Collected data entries
==*==
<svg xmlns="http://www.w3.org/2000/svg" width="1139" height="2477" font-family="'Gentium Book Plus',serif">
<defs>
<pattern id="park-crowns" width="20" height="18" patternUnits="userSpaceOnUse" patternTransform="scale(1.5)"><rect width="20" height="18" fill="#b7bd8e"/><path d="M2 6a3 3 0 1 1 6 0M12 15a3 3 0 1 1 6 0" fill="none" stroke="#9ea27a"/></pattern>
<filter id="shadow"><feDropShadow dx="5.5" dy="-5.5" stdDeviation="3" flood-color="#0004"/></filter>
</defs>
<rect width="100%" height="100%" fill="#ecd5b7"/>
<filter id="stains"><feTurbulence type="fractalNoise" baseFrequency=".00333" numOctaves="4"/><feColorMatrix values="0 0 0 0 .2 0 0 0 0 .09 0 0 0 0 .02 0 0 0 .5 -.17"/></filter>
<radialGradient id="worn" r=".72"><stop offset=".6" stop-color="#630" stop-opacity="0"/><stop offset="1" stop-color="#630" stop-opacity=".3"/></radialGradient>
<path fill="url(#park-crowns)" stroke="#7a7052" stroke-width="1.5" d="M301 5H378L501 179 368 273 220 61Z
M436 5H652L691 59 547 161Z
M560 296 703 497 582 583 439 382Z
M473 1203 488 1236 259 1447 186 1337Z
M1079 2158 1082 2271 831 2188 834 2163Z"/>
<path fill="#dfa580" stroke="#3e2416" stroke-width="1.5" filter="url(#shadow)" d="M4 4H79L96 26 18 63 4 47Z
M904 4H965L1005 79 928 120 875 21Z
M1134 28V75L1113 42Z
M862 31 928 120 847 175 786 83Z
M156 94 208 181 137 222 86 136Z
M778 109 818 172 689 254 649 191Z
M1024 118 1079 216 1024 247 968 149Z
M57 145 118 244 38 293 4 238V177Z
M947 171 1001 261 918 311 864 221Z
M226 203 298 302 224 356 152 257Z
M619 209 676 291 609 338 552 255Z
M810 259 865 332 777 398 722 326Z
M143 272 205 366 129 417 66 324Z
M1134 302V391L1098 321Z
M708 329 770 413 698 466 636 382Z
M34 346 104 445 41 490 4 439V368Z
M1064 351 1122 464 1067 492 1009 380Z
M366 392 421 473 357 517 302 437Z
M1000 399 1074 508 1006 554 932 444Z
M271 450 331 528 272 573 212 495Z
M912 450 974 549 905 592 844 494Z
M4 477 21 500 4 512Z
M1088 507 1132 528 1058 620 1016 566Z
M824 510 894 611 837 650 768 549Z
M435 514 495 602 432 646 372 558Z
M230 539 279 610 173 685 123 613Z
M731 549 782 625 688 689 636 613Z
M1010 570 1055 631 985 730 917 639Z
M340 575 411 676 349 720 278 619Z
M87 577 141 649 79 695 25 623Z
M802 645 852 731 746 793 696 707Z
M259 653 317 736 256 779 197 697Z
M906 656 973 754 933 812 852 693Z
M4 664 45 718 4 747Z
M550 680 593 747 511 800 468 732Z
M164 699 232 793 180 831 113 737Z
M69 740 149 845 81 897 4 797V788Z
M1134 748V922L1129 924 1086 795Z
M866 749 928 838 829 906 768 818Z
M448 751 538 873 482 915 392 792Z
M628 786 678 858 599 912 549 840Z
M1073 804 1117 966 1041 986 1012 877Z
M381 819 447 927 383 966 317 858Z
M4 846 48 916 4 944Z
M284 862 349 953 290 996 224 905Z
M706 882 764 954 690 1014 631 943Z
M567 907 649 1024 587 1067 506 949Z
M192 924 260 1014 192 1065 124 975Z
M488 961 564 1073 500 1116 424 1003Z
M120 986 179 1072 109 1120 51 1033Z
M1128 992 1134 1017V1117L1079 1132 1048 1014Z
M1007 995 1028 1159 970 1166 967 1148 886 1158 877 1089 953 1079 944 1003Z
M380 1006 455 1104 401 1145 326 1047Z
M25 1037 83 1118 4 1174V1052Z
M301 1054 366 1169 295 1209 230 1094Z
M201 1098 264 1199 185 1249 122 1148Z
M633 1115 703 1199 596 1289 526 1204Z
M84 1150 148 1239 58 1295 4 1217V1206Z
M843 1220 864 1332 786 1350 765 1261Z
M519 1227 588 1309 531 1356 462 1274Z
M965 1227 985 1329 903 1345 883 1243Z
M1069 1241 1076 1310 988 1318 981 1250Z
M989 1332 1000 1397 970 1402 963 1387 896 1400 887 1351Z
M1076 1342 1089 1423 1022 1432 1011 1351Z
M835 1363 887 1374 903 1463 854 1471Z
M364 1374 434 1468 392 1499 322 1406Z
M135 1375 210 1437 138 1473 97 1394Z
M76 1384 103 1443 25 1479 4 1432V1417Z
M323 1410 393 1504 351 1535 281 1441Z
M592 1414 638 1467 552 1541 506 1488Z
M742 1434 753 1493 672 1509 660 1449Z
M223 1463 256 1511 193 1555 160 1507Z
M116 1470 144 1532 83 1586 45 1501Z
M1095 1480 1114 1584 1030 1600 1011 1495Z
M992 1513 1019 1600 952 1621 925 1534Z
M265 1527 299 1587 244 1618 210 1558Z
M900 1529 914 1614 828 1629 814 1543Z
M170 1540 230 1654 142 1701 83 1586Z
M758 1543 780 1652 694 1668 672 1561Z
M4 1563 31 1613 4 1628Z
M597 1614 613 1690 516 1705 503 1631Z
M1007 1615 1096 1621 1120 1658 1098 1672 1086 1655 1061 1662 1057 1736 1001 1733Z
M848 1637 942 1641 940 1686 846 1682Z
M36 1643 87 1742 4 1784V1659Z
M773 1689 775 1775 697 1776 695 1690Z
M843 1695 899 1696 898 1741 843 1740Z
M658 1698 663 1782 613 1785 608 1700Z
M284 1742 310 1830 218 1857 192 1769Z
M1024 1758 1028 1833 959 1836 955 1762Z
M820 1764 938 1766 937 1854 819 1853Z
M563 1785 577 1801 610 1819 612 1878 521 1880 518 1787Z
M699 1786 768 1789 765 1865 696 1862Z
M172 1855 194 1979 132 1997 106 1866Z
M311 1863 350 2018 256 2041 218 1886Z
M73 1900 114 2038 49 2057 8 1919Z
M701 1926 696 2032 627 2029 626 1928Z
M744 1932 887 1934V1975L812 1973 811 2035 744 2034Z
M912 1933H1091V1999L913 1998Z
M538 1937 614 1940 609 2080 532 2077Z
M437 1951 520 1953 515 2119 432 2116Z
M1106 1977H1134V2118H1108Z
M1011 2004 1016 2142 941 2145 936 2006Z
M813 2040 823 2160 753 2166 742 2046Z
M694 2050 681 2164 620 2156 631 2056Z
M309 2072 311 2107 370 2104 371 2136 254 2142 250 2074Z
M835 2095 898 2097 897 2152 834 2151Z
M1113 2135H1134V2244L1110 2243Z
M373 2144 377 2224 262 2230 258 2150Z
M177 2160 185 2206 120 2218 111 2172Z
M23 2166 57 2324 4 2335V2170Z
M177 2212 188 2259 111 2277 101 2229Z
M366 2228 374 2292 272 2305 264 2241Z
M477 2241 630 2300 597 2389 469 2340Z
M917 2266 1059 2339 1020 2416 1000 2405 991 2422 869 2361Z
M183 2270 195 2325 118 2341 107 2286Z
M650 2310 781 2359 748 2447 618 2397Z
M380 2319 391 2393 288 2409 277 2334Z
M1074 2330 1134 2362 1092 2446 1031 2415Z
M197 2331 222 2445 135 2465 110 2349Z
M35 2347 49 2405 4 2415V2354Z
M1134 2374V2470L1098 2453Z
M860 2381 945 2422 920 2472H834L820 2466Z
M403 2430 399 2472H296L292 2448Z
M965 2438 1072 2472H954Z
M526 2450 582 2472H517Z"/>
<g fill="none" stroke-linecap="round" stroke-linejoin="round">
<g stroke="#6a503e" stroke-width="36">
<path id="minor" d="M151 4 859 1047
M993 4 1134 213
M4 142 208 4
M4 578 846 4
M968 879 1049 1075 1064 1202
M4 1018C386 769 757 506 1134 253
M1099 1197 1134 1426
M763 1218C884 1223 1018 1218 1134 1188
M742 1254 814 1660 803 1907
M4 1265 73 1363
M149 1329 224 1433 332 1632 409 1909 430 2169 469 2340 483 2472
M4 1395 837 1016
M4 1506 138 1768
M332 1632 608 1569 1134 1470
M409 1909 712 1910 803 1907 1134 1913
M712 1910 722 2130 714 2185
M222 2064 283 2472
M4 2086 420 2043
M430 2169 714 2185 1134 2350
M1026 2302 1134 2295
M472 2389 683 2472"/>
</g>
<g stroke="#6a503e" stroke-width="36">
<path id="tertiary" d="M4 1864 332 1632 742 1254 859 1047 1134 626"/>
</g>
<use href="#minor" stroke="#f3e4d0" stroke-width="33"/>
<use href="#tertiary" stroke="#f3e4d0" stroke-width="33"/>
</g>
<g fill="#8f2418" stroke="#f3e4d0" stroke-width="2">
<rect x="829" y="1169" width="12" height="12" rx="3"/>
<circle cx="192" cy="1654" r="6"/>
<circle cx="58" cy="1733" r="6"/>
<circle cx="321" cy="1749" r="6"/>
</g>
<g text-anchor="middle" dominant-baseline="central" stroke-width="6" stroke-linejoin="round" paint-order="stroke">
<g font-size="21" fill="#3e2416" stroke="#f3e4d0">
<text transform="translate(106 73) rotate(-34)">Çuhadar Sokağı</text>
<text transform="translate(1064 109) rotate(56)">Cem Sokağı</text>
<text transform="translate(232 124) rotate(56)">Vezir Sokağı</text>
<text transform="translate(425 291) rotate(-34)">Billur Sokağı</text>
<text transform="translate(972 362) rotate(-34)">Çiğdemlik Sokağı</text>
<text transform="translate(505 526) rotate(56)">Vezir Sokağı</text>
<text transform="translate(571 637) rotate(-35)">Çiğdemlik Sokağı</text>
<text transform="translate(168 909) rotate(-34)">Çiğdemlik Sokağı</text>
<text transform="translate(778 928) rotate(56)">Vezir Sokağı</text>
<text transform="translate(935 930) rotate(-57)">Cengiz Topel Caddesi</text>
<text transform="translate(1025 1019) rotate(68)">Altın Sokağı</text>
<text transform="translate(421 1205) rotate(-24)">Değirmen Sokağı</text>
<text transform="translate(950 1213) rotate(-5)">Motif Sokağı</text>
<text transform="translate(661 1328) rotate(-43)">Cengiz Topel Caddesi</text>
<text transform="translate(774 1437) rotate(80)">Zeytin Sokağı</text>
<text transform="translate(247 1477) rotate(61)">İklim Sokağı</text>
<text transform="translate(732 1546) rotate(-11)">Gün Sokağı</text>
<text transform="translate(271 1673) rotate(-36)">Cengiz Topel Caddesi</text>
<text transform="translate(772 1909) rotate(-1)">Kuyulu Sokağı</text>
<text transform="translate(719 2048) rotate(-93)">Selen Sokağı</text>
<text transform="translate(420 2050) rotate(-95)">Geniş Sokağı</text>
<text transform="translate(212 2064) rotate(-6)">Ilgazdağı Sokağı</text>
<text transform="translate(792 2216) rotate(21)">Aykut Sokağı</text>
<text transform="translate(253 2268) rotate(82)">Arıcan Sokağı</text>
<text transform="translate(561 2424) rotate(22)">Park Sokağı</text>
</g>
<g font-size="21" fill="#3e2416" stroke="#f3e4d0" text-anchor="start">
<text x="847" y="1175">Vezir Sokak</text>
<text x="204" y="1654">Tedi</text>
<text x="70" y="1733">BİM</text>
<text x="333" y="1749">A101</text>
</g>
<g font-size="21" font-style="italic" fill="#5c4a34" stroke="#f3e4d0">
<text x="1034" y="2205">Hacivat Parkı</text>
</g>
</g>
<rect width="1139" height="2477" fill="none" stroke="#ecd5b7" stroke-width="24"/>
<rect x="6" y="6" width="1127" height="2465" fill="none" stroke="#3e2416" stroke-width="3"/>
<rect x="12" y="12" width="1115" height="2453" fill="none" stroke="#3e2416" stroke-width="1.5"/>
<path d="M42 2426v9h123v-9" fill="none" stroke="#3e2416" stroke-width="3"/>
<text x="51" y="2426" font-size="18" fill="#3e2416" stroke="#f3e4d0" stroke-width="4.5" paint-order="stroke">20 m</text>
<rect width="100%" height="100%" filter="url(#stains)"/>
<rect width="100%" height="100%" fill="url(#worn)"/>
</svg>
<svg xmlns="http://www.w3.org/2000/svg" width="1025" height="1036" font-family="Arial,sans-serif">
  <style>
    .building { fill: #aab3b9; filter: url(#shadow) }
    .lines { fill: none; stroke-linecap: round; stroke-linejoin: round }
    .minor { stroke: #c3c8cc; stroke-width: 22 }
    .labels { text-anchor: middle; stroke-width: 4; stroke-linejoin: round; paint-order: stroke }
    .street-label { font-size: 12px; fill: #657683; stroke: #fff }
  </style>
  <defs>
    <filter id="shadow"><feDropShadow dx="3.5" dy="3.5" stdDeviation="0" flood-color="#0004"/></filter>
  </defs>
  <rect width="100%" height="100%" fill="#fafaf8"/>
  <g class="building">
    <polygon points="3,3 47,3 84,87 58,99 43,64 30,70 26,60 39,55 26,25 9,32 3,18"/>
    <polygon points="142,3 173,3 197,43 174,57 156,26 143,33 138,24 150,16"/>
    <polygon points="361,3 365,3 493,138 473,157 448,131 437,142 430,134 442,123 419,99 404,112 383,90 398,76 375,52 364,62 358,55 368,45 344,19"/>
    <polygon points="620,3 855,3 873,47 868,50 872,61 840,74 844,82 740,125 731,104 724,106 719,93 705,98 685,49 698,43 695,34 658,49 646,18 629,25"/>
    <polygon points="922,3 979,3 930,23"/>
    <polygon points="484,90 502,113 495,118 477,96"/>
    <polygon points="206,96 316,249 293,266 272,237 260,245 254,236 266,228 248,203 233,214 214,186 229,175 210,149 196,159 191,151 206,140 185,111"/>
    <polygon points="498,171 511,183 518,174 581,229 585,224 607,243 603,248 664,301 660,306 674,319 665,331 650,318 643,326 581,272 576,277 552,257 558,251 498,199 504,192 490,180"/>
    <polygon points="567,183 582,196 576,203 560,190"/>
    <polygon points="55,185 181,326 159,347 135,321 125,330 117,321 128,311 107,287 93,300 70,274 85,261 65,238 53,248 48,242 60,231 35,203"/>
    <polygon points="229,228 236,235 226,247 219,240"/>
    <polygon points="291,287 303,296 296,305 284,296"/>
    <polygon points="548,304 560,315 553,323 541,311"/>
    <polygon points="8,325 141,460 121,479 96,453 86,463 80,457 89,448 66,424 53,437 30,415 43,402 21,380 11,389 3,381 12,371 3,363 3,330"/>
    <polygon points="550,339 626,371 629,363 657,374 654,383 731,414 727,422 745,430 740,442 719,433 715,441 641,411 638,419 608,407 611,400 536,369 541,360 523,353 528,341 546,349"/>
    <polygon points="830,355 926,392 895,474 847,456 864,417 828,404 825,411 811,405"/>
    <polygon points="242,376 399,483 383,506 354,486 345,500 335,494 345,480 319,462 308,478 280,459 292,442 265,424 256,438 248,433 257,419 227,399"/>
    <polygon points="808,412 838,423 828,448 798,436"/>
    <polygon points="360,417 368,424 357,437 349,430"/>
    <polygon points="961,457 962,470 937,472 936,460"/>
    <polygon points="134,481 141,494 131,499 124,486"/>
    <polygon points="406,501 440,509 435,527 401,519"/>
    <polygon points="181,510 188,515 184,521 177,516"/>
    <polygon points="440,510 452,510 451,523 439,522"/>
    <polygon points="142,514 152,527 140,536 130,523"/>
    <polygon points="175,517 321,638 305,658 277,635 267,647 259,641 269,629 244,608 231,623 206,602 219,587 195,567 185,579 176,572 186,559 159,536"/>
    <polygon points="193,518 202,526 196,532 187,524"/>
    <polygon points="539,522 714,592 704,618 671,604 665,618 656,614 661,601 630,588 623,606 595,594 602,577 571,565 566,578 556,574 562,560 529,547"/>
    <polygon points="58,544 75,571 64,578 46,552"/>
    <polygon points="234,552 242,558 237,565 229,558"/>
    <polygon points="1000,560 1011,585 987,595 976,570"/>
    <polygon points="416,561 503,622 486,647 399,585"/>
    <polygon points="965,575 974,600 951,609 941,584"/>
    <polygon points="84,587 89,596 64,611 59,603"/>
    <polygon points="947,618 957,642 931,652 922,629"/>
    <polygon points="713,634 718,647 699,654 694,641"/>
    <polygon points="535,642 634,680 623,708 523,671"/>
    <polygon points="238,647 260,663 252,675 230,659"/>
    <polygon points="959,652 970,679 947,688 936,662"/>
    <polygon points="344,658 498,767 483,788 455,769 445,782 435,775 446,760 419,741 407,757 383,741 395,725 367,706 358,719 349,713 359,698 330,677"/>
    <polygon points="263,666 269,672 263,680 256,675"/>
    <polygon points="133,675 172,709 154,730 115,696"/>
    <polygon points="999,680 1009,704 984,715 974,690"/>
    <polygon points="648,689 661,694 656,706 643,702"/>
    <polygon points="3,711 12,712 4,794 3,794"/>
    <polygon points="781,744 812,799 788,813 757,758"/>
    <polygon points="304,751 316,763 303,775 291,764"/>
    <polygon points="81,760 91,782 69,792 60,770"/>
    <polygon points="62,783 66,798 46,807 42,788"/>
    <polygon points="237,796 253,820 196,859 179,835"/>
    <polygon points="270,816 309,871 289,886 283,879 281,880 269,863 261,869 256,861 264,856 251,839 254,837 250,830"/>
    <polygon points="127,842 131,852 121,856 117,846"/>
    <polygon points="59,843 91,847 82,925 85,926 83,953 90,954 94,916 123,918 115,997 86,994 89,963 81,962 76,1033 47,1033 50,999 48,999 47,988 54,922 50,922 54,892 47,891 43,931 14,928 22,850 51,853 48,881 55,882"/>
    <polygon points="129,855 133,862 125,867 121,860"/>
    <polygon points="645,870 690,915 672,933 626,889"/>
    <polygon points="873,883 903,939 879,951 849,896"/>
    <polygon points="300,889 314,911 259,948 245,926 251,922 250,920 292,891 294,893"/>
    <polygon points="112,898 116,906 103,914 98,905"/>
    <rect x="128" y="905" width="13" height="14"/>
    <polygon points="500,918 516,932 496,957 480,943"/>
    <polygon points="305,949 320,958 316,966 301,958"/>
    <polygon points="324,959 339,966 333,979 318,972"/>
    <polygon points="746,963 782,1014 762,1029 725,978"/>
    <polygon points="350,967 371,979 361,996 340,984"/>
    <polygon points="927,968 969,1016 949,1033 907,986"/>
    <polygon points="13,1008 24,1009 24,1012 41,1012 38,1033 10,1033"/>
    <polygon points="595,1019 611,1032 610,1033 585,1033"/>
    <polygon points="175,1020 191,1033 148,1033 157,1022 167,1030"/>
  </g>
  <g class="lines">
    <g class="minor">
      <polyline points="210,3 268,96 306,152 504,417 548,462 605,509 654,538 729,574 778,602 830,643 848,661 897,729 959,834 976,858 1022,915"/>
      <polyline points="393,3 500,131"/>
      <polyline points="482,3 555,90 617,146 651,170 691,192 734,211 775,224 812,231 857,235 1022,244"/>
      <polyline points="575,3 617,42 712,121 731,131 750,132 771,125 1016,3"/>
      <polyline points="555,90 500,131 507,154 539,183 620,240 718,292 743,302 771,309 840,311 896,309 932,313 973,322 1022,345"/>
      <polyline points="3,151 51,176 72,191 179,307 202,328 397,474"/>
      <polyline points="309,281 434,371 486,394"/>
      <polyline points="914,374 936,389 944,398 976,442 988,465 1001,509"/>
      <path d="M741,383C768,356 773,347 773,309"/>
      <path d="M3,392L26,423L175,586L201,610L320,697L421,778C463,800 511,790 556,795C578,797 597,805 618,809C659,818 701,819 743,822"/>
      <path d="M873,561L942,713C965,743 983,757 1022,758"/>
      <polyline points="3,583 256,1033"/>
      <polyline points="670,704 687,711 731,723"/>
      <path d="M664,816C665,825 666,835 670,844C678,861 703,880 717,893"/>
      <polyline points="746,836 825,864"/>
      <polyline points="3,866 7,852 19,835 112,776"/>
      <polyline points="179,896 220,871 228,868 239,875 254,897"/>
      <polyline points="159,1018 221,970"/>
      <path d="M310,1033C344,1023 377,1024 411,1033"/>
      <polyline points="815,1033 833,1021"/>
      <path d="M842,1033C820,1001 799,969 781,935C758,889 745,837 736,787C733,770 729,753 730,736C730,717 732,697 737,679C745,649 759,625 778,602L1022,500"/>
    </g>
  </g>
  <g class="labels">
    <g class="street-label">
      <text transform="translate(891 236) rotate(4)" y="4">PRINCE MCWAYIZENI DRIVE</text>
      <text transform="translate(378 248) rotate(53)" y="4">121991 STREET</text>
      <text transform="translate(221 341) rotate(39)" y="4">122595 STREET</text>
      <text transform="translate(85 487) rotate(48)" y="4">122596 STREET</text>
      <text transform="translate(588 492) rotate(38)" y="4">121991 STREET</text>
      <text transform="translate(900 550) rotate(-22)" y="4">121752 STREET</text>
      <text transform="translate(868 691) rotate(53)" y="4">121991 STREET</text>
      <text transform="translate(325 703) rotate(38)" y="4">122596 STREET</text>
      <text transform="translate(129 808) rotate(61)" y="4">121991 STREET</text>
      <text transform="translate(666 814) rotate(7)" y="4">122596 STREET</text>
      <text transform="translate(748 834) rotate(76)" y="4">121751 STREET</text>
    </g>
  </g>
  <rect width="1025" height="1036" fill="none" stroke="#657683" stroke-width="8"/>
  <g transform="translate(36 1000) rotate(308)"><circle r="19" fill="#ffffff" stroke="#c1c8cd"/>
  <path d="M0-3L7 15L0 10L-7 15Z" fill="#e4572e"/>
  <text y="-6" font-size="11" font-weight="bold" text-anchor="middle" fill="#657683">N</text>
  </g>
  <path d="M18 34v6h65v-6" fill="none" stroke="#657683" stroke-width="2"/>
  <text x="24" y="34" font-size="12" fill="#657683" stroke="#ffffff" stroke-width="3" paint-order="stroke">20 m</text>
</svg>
==*==
Which lines in the records above contain the string "worn"? Copy them.

<radialGradient id="worn" r=".72"><stop offset=".6" stop-color="#630" stop-opacity="0"/><stop offset="1" stop-color="#630" stop-opacity=".3"/></radialGradient>
<rect width="100%" height="100%" fill="url(#worn)"/>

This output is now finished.